What's one second, really? —

As Earth spins faster, Meta joins fight against leap seconds

Leap seconds cause network turmoil. Meta wants to end them before the next one.

An atomic clock based on a fountain of atoms.
An atomic clock based on a fountain of atoms.

Meta recently joined the ranks of tech giants calling for the end of the leap second, the fascinatingly complex way humans account for tiny changes in the Earth’s rotation timing. The owner of Facebook and Instagram adds to a chorus that has been growing for years, and the debate could come to a head at a global conference in 2023—or even sooner if the Earth keeps having record-short days.

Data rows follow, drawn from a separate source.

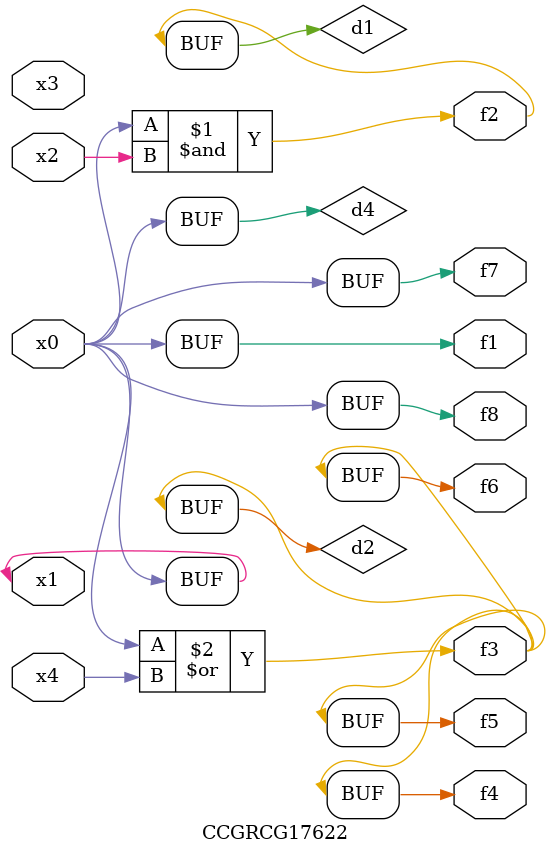
<source format=v>
module CCGRCG17622(
	input x0, x1, x2, x3, x4,
	output f1, f2, f3, f4, f5, f6, f7, f8
);

	wire d1, d2, d3, d4;

	and (d1, x0, x2);
	or (d2, x0, x4);
	nand (d3, x0, x2);
	buf (d4, x0, x1);
	assign f1 = d4;
	assign f2 = d1;
	assign f3 = d2;
	assign f4 = d2;
	assign f5 = d2;
	assign f6 = d2;
	assign f7 = d4;
	assign f8 = d4;
endmodule

</source>
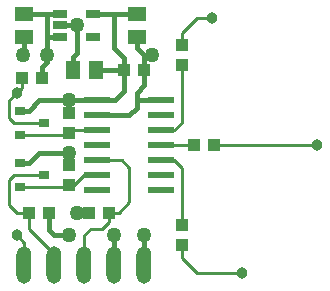
<source format=gtl>
G04 #@! TF.GenerationSoftware,KiCad,Pcbnew,5.0.0-fee4fd1~65~ubuntu17.10.1*
G04 #@! TF.CreationDate,2018-09-18T05:44:28-04:00*
G04 #@! TF.ProjectId,touch,746F7563682E6B696361645F70636200,B*
G04 #@! TF.SameCoordinates,Original*
G04 #@! TF.FileFunction,Copper,L1,Top,Signal*
G04 #@! TF.FilePolarity,Positive*
%FSLAX46Y46*%
G04 Gerber Fmt 4.6, Leading zero omitted, Abs format (unit mm)*
G04 Created by KiCad (PCBNEW 5.0.0-fee4fd1~65~ubuntu17.10.1) date Tue Sep 18 05:44:28 2018*
%MOMM*%
%LPD*%
G01*
G04 APERTURE LIST*
G04 #@! TA.AperFunction,SMDPad,CuDef*
%ADD10R,2.200000X0.600000*%
G04 #@! TD*
G04 #@! TA.AperFunction,SMDPad,CuDef*
%ADD11R,1.200000X0.650000*%
G04 #@! TD*
G04 #@! TA.AperFunction,SMDPad,CuDef*
%ADD12R,1.000000X1.100000*%
G04 #@! TD*
G04 #@! TA.AperFunction,SMDPad,CuDef*
%ADD13R,1.300000X1.500000*%
G04 #@! TD*
G04 #@! TA.AperFunction,SMDPad,CuDef*
%ADD14R,1.100000X1.000000*%
G04 #@! TD*
G04 #@! TA.AperFunction,SMDPad,CuDef*
%ADD15R,1.500000X1.300000*%
G04 #@! TD*
G04 #@! TA.AperFunction,SMDPad,CuDef*
%ADD16O,1.270000X3.175000*%
G04 #@! TD*
G04 #@! TA.AperFunction,SMDPad,CuDef*
%ADD17R,0.900000X0.800000*%
G04 #@! TD*
G04 #@! TA.AperFunction,ViaPad*
%ADD18C,1.270000*%
G04 #@! TD*
G04 #@! TA.AperFunction,ViaPad*
%ADD19C,0.965200*%
G04 #@! TD*
G04 #@! TA.AperFunction,Conductor*
%ADD20C,0.406400*%
G04 #@! TD*
G04 #@! TA.AperFunction,Conductor*
%ADD21C,0.254000*%
G04 #@! TD*
%ADD22C,0.350000*%
G04 APERTURE END LIST*
D10*
G04 #@! TO.P,U1,8*
G04 #@! TO.N,Net-(U1-Pad8)*
X115095000Y-104648000D03*
G04 #@! TO.P,U1,9*
G04 #@! TO.N,Net-(U1-Pad9)*
X115095000Y-103378000D03*
G04 #@! TO.P,U1,10*
G04 #@! TO.N,Net-(R5-Pad1)*
X115095000Y-102108000D03*
G04 #@! TO.P,U1,7*
G04 #@! TO.N,Net-(U1-Pad7)*
X109695000Y-104648000D03*
G04 #@! TO.P,U1,6*
G04 #@! TO.N,/SCL_3V3*
X109695000Y-103378000D03*
G04 #@! TO.P,U1,5*
G04 #@! TO.N,/~CHANGE*
X109695000Y-102108000D03*
G04 #@! TO.P,U1,11*
G04 #@! TO.N,Net-(R4-Pad1)*
X115095000Y-100838000D03*
G04 #@! TO.P,U1,12*
G04 #@! TO.N,Net-(R6-Pad1)*
X115095000Y-99568000D03*
G04 #@! TO.P,U1,14*
G04 #@! TO.N,GND*
X115095000Y-97028000D03*
G04 #@! TO.P,U1,4*
G04 #@! TO.N,Net-(U1-Pad4)*
X109695000Y-100838000D03*
G04 #@! TO.P,U1,3*
G04 #@! TO.N,/SDA_3V3*
X109695000Y-99568000D03*
G04 #@! TO.P,U1,1*
G04 #@! TO.N,+3V3*
X109695000Y-97028000D03*
G04 #@! TO.P,U1,13*
G04 #@! TO.N,Net-(U1-Pad13)*
X115095000Y-98298000D03*
G04 #@! TO.P,U1,2*
G04 #@! TO.N,GND*
X109695000Y-98298000D03*
G04 #@! TD*
D11*
G04 #@! TO.P,U2,1*
G04 #@! TO.N,+5V*
X106550000Y-89728000D03*
G04 #@! TO.P,U2,2*
G04 #@! TO.N,GND*
X106550000Y-90678000D03*
G04 #@! TO.P,U2,3*
G04 #@! TO.N,+5V*
X106550000Y-91628000D03*
G04 #@! TO.P,U2,4*
G04 #@! TO.N,Net-(U2-Pad4)*
X109350000Y-91628000D03*
G04 #@! TO.P,U2,5*
G04 #@! TO.N,+3V3*
X109350000Y-89728000D03*
G04 #@! TD*
D12*
G04 #@! TO.P,R7,1*
G04 #@! TO.N,/SDA_3V3*
X107315000Y-99783000D03*
G04 #@! TO.P,R7,2*
G04 #@! TO.N,+3V3*
X107315000Y-98083000D03*
G04 #@! TD*
D13*
G04 #@! TO.P,C1,1*
G04 #@! TO.N,+3V3*
X109535000Y-94488000D03*
G04 #@! TO.P,C1,2*
G04 #@! TO.N,GND*
X107635000Y-94488000D03*
G04 #@! TD*
D14*
G04 #@! TO.P,C2,1*
G04 #@! TO.N,+3V3*
X111965000Y-94488000D03*
G04 #@! TO.P,C2,2*
G04 #@! TO.N,GND*
X113665000Y-94488000D03*
G04 #@! TD*
D15*
G04 #@! TO.P,C3,1*
G04 #@! TO.N,GND*
X103505000Y-91628000D03*
G04 #@! TO.P,C3,2*
G04 #@! TO.N,+5V*
X103505000Y-89728000D03*
G04 #@! TD*
G04 #@! TO.P,C4,1*
G04 #@! TO.N,GND*
X113030000Y-91628000D03*
G04 #@! TO.P,C4,2*
G04 #@! TO.N,+3V3*
X113030000Y-89728000D03*
G04 #@! TD*
D16*
G04 #@! TO.P,J1,1*
G04 #@! TO.N,/SDA_5V*
X103505000Y-110998000D03*
G04 #@! TO.P,J1,2*
G04 #@! TO.N,/SCL_5V*
X106045000Y-110998000D03*
G04 #@! TO.P,J1,3*
G04 #@! TO.N,/~CHANGE*
X108585000Y-110998000D03*
G04 #@! TO.P,J1,5*
G04 #@! TO.N,+5V*
X113665000Y-110998000D03*
G04 #@! TO.P,J1,4*
G04 #@! TO.N,GND*
X111125000Y-110998000D03*
G04 #@! TD*
D14*
G04 #@! TO.P,R1,1*
G04 #@! TO.N,/SDA_5V*
X103290000Y-95123000D03*
G04 #@! TO.P,R1,2*
G04 #@! TO.N,+5V*
X104990000Y-95123000D03*
G04 #@! TD*
G04 #@! TO.P,R2,1*
G04 #@! TO.N,+3V3*
X109005000Y-106553000D03*
G04 #@! TO.P,R2,2*
G04 #@! TO.N,/~CHANGE*
X110705000Y-106553000D03*
G04 #@! TD*
G04 #@! TO.P,R3,1*
G04 #@! TO.N,/SCL_5V*
X103925000Y-106553000D03*
G04 #@! TO.P,R3,2*
G04 #@! TO.N,+5V*
X105625000Y-106553000D03*
G04 #@! TD*
G04 #@! TO.P,R4,1*
G04 #@! TO.N,Net-(R4-Pad1)*
X117895000Y-100838000D03*
G04 #@! TO.P,R4,2*
G04 #@! TO.N,/E_RIGHT*
X119595000Y-100838000D03*
G04 #@! TD*
D12*
G04 #@! TO.P,R5,1*
G04 #@! TO.N,Net-(R5-Pad1)*
X116840000Y-107608000D03*
G04 #@! TO.P,R5,2*
G04 #@! TO.N,/E_SET*
X116840000Y-109308000D03*
G04 #@! TD*
G04 #@! TO.P,R6,1*
G04 #@! TO.N,Net-(R6-Pad1)*
X116840000Y-94068000D03*
G04 #@! TO.P,R6,2*
G04 #@! TO.N,/E_LEFT*
X116840000Y-92368000D03*
G04 #@! TD*
G04 #@! TO.P,R8,1*
G04 #@! TO.N,/SCL_3V3*
X107315000Y-104228000D03*
G04 #@! TO.P,R8,2*
G04 #@! TO.N,+3V3*
X107315000Y-102528000D03*
G04 #@! TD*
D17*
G04 #@! TO.P,Q1,1*
G04 #@! TO.N,+3V3*
X103140000Y-97933000D03*
G04 #@! TO.P,Q1,2*
G04 #@! TO.N,/SDA_3V3*
X103140000Y-99933000D03*
G04 #@! TO.P,Q1,3*
G04 #@! TO.N,/SDA_5V*
X105140000Y-98933000D03*
G04 #@! TD*
G04 #@! TO.P,Q2,1*
G04 #@! TO.N,+3V3*
X103140000Y-102378000D03*
G04 #@! TO.P,Q2,2*
G04 #@! TO.N,/SCL_3V3*
X103140000Y-104378000D03*
G04 #@! TO.P,Q2,3*
G04 #@! TO.N,/SCL_5V*
X105140000Y-103378000D03*
G04 #@! TD*
D18*
G04 #@! TO.N,GND*
X114300000Y-93218000D03*
X103411883Y-93171442D03*
X111125000Y-108458006D03*
X107950000Y-90678000D03*
G04 #@! TO.N,+3V3*
X107950000Y-106553000D03*
X107315000Y-97028000D03*
X107315000Y-101473000D03*
D19*
G04 #@! TO.N,/E_LEFT*
X119379988Y-90043000D03*
G04 #@! TO.N,/E_SET*
X121920000Y-111633000D03*
G04 #@! TO.N,/E_RIGHT*
X128269984Y-100838000D03*
D18*
G04 #@! TO.N,+5V*
X107315000Y-108458000D03*
X113665000Y-108458000D03*
X105410000Y-93217976D03*
D19*
G04 #@! TO.N,/SDA_5V*
X102870000Y-96393000D03*
X102870000Y-108458000D03*
G04 #@! TD*
D20*
G04 #@! TO.N,GND*
X113665000Y-93218000D02*
X114300000Y-93218000D01*
X109695000Y-98298000D02*
X112395000Y-98298000D01*
X112395000Y-98298000D02*
X113030000Y-97663000D01*
X113030000Y-97663000D02*
X113030000Y-97028000D01*
X103505000Y-91628000D02*
X103505000Y-93078325D01*
X103505000Y-93078325D02*
X103411883Y-93171442D01*
X107950000Y-93016600D02*
X107950000Y-90678000D01*
X107635000Y-94488000D02*
X107635000Y-93331600D01*
X107635000Y-93331600D02*
X107950000Y-93016600D01*
X113665000Y-94488000D02*
X113665000Y-95758000D01*
X113665000Y-95758000D02*
X113030000Y-96393000D01*
X113030000Y-96393000D02*
X113030000Y-97028000D01*
X113030000Y-97028000D02*
X115095000Y-97028000D01*
X113030000Y-91628000D02*
X113030000Y-92583000D01*
X113030000Y-92583000D02*
X113665000Y-93218000D01*
X113665000Y-94488000D02*
X113665000Y-93218000D01*
X111125000Y-110363000D02*
X111125000Y-108458006D01*
X106550000Y-90678000D02*
X107950000Y-90678000D01*
G04 #@! TO.N,+3V3*
X109005000Y-106553000D02*
X107950000Y-106553000D01*
X111125000Y-92583000D02*
X111965000Y-93423000D01*
X111965000Y-93423000D02*
X111965000Y-94488000D01*
X111125000Y-89728000D02*
X113030000Y-89728000D01*
X109350000Y-89728000D02*
X111125000Y-89728000D01*
X111125000Y-89728000D02*
X111125000Y-92583000D01*
X107315000Y-101473000D02*
X104775000Y-101473000D01*
X103870000Y-102378000D02*
X103140000Y-102378000D01*
X104775000Y-101473000D02*
X103870000Y-102378000D01*
X107315000Y-102528000D02*
X107315000Y-101473000D01*
X109695000Y-97028000D02*
X107315000Y-97028000D01*
X107315000Y-97028000D02*
X104775000Y-97028000D01*
X107315000Y-98083000D02*
X107315000Y-97028000D01*
X104775000Y-97028000D02*
X103870000Y-97933000D01*
X103870000Y-97933000D02*
X103140000Y-97933000D01*
X109535000Y-94488000D02*
X110490000Y-94488000D01*
X109695000Y-97028000D02*
X111201400Y-97028000D01*
X111201400Y-97028000D02*
X111965000Y-96264400D01*
X111965000Y-96264400D02*
X111965000Y-95394400D01*
X111965000Y-95394400D02*
X111965000Y-94488000D01*
X110490000Y-97028000D02*
X109695000Y-97028000D01*
X110490000Y-94488000D02*
X111965000Y-94488000D01*
D21*
G04 #@! TO.N,Net-(R4-Pad1)*
X115095000Y-100838000D02*
X117895000Y-100838000D01*
G04 #@! TO.N,/E_LEFT*
X116840000Y-92368000D02*
X116840000Y-91313000D01*
X116840000Y-91313000D02*
X118110000Y-90043000D01*
X118110000Y-90043000D02*
X119379988Y-90043000D01*
X119380000Y-90043000D02*
X119379988Y-90043000D01*
G04 #@! TO.N,Net-(R5-Pad1)*
X115095000Y-102108000D02*
X116205000Y-102108000D01*
X116205000Y-102108000D02*
X116840000Y-102743000D01*
X116840000Y-102743000D02*
X116840000Y-106804000D01*
X116840000Y-106804000D02*
X116840000Y-107608000D01*
G04 #@! TO.N,/E_SET*
X116840000Y-109308000D02*
X116840000Y-110363000D01*
X118110000Y-111633000D02*
X119380000Y-111633000D01*
X116840000Y-110363000D02*
X118110000Y-111633000D01*
X119380000Y-111633000D02*
X121920000Y-111633000D01*
G04 #@! TO.N,Net-(R6-Pad1)*
X115095000Y-99568000D02*
X116205000Y-99568000D01*
X116205000Y-99568000D02*
X116840000Y-98933000D01*
X116840000Y-98933000D02*
X116840000Y-94872000D01*
X116840000Y-94872000D02*
X116840000Y-94068000D01*
G04 #@! TO.N,/E_RIGHT*
X121920000Y-100838000D02*
X128269984Y-100838000D01*
X119595000Y-100838000D02*
X121920000Y-100838000D01*
G04 #@! TO.N,/~CHANGE*
X112395000Y-102743000D02*
X111760000Y-102108000D01*
X111760000Y-102108000D02*
X109695000Y-102108000D01*
X112395000Y-105667000D02*
X112395000Y-102743000D01*
X110705000Y-106553000D02*
X111509000Y-106553000D01*
X111509000Y-106553000D02*
X112395000Y-105667000D01*
X108585000Y-110998000D02*
X108585000Y-108458000D01*
X109139999Y-107903001D02*
X110108999Y-107903001D01*
X108585000Y-108458000D02*
X109139999Y-107903001D01*
X110108999Y-107903001D02*
X110705000Y-107307000D01*
X110705000Y-107307000D02*
X110705000Y-106553000D01*
D20*
G04 #@! TO.N,+5V*
X105625000Y-106553000D02*
X105625000Y-108038000D01*
X105625000Y-108038000D02*
X106045000Y-108458000D01*
X106045000Y-108458000D02*
X107315000Y-108458000D01*
X113665000Y-110998000D02*
X113665000Y-108458000D01*
X105410000Y-93217976D02*
X105410000Y-93796600D01*
X105410000Y-93796600D02*
X104990000Y-94216600D01*
X104990000Y-94216600D02*
X104990000Y-95123000D01*
X105410000Y-91285962D02*
X105410000Y-93217976D01*
X106550000Y-91628000D02*
X105471000Y-91628000D01*
X105471000Y-91628000D02*
X105410000Y-91567000D01*
X105410000Y-91567000D02*
X105410000Y-91285962D01*
X106550000Y-89728000D02*
X105410000Y-89728000D01*
X105410000Y-89728000D02*
X103505000Y-89728000D01*
X105410000Y-91285962D02*
X105410000Y-89728000D01*
D21*
G04 #@! TO.N,/SCL_5V*
X103925000Y-106553000D02*
X103925000Y-107925500D01*
X106045000Y-110045500D02*
X106045000Y-110998000D01*
X103925000Y-107925500D02*
X106045000Y-110045500D01*
X102870000Y-106553000D02*
X103925000Y-106553000D01*
X105140000Y-103378000D02*
X102604198Y-103378000D01*
X102235000Y-105918000D02*
X102870000Y-106553000D01*
X102235000Y-103747198D02*
X102235000Y-105918000D01*
X102604198Y-103378000D02*
X102235000Y-103747198D01*
G04 #@! TO.N,/SDA_3V3*
X103140000Y-99933000D02*
X107165000Y-99933000D01*
X107165000Y-99933000D02*
X107315000Y-99783000D01*
X109695000Y-99568000D02*
X107530000Y-99568000D01*
X107530000Y-99568000D02*
X107315000Y-99783000D01*
G04 #@! TO.N,/SDA_5V*
X103290000Y-95123000D02*
X103290000Y-95973000D01*
X103290000Y-95973000D02*
X102870000Y-96393000D01*
X102604198Y-98933000D02*
X105140000Y-98933000D01*
X102235000Y-97028000D02*
X102235000Y-98563802D01*
X102235000Y-98563802D02*
X102604198Y-98933000D01*
X102870000Y-96393000D02*
X102235000Y-97028000D01*
X103505000Y-110998000D02*
X103505000Y-109093000D01*
X103505000Y-109093000D02*
X102870000Y-108458000D01*
G04 #@! TO.N,/SCL_3V3*
X103140000Y-104378000D02*
X107165000Y-104378000D01*
X107165000Y-104378000D02*
X107315000Y-104228000D01*
X107315000Y-104228000D02*
X107735000Y-104228000D01*
X108585000Y-103378000D02*
X109695000Y-103378000D01*
X107735000Y-104228000D02*
X108585000Y-103378000D01*
G04 #@! TD*
D22*
X114300000Y-93218000D03*
X103411883Y-93171442D03*
X111125000Y-108458006D03*
X107950000Y-90678000D03*
X107950000Y-106553000D03*
X107315000Y-97028000D03*
X107315000Y-101473000D03*
X119379988Y-90043000D03*
X121920000Y-111633000D03*
X128269984Y-100838000D03*
X107315000Y-108458000D03*
X113665000Y-108458000D03*
X105410000Y-93217976D03*
X102870000Y-96393000D03*
X102870000Y-108458000D03*
M02*

</source>
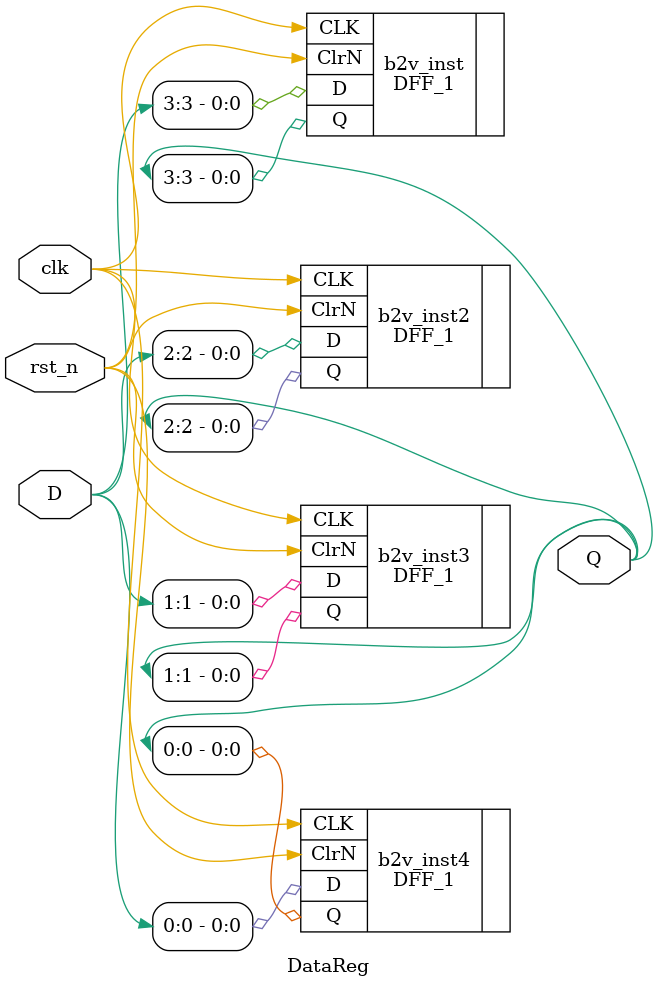
<source format=v>


module DataReg(
	clk,
	rst_n,
	D,
	Q
);


input wire	clk;
input wire	rst_n;
input wire	[3:0] D;
output wire	[3:0] Q;






DFF_1	b2v_inst(
	.CLK(clk),
	.D(D[3]),
	
	.ClrN(rst_n),
	
	.Q(Q[3]));


DFF_1	b2v_inst2(
	.CLK(clk),
	.D(D[2]),
	
	.ClrN(rst_n),
	
	.Q(Q[2]));


DFF_1	b2v_inst3(
	.CLK(clk),
	.D(D[1]),
	
	.ClrN(rst_n),
	
	.Q(Q[1]));


DFF_1	b2v_inst4(
	.CLK(clk),
	.D(D[0]),
	
	.ClrN(rst_n),
	
	.Q(Q[0]));


endmodule

</source>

Facebook, like many large-scale tech companies, is tired of trying to time a global network of servers against leap seconds, which add between 0.1 and 0.9 seconds to Coordinated Universal Time (UTC) every so many years. There have been 27 leap seconds added since 1972. In a post on Meta’s engineering blog, Oleg Obleukhov and Ahmad Byagowi say 27 is quite enough for non-solar-scientist types—"enough for the next millennium."

International timekeeping bodies add leap seconds at unpredictable intervals because the things that cause them—the braking action of tides on rotation, moon position, the distribution of ice caps on mountaintops, mantle flow, earthquakes—are unpredictable. When the Earth’s speed varies too much from atomic time-keeping, a leap second is called for by the International Earth Rotation and Reference Systems Service (IERS).

At midnight on the designated day, clocks are set to tick from 23:59:59 to 23:59:60 to 00:00:00. That uncommon middle timestamp drives coordinated systems bonkers. A leap second in 2012 took down Reddit, Gawker, and Australian airline Qantas. Cloudflare took the hit on New Year’s 2017 (and detailed why). Since then, many technologies have prepped themselves for the next leap second with “leap smearing,” or using micro-second slowdowns over a long, global-server-friendly span leading up to midnight.

Meta argues that 27 leap seconds have been enough for most people—and, more importantly, their servers—to get by.
Enlarge / Meta argues that 27 leap seconds have been enough for most people—and, more importantly, their servers—to get by.

Meta’s engineers note that, while every leap second thus far has been positive, a negative leap second—the kind computer systems might not easily “smear”—could occur due to “the Earth’s rotation pattern changing.” It’s far from idle speculation. 

Earth recently experienced a record-short day on June 29, 1.59 milliseconds less than the 24-hour norm. It’s part of a general speeding-up trend. The second-shortest day (Edit: since International Atomic Time began its tracking in the late 1950s) had been July 19, 2020, at 1.47 milliseconds under, until July 26, 2022, at 1.50 milliseconds, one day after Meta's anti-leap-second post.

Leonid Zotov of Lomonosov Moscow State University told timeanddate that he believes the irregular movement of the Earth’s geographical poles could be at fault. But Zotov also thinks there’s “a 70 percent chance” a negative leap second won’t be needed, at least this year.

Arguments against leap seconds have been stacking up since the disruptions caused by the last two (with the occasional quirky dissent). The last time it came up for an official decision, in 2015 at the World Radiocommunication Conference in Geneva, the International Telecommunication Union (ITU) punted the decision to 2023. The next big confab of time-keepers takes place in late 2023 in Dubai, United Arab Emirates, when a contract delegating UTC time-keeping to the ITU expires.

Meta’s call to action might not be the first, but it could end up being great timing.